**Consigne**
Pouvez-vous reprendre le texte sur le jeu de rôle et le prolonger à partir de sa dernière phrase ?
-------- Texte source
Le jeu de rôle implique de pouvoir interpréter le personnage de son choix dans les limites de la cohérence de l'univers de jeu, limites définies par le MJ ou, dans le cas d'un JdR PC, par les développeurs (et dans ce cas par les limites techniques).
Une règle tacite du JdR implique aussi de jouer des personnages qui ont un intérêt narratif. C'est à dire qu'un paysan qui retourne sa terre sans arrêt et mourrait plutôt que de la quitter est peu intéressant, de même qu'un roi invincible. On peut faire un jeu de rôle et rester dans la définition sans intrigue ni aventure, mais c'est vite chiant. Si le maître mot est effectivement liberté, il ne prend son intérêt que couplé à la dimension narrative, bien que pas forcément épique (un Cthulhu ou un Vampire sont pas exactement épiques, pourtant ce sont de très bons jeux de rôle. En plus, l'épopée, ça implique de chanter, c'est parfois pénible)
----------------
-------- Données affichées
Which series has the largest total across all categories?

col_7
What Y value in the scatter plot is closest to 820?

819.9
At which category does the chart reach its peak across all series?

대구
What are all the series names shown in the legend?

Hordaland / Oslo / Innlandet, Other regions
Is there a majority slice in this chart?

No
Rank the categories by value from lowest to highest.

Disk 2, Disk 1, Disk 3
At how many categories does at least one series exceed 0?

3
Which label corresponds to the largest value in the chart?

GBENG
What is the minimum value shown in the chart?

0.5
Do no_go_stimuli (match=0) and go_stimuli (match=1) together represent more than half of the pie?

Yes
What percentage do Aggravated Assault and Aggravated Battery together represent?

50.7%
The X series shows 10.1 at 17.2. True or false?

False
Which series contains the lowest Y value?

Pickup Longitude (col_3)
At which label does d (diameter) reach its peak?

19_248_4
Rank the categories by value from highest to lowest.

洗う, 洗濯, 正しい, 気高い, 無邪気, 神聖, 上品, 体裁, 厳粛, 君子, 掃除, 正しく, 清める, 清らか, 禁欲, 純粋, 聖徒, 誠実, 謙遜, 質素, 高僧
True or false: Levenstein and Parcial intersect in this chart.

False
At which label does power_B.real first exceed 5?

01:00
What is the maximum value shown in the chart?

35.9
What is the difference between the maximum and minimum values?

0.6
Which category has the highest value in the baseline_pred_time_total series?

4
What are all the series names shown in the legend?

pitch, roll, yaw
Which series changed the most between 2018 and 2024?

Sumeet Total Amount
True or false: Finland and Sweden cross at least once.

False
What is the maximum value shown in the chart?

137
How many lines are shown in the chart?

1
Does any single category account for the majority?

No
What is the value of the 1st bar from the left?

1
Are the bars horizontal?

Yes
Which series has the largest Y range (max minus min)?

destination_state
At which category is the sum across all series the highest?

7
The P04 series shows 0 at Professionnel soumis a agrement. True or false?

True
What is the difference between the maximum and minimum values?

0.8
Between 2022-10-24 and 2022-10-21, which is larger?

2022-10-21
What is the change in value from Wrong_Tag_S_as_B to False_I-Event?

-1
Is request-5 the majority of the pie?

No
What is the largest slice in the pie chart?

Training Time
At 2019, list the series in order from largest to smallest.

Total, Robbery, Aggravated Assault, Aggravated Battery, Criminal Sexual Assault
----------------
**Votre réponse**
Après, Minecraft, c'est plus un bac à sable que vraiment un jeu ; lors de son développement il était une révolution pleine de potentiel, mais qui n'a pas tenu ses promesses, bien que restant original. Le succès d'un tel jeu, amateur et au visuel peu attirant, a en revanche une belle symbolique. Mais de là à le comparer à Mount&Blade (qui est le meilleur JdR récent dans ceux que j'ai testés), c'est un peu excessif. Quant à Skyrim, s'il est fort bon jeu, il reste en dessous de Daggerfall et Morrowind, deux JdR vraiment excellents. Minecraft n'est pas un jeu de rôle en soi ; il est un excellent matériau de jeu de rôle.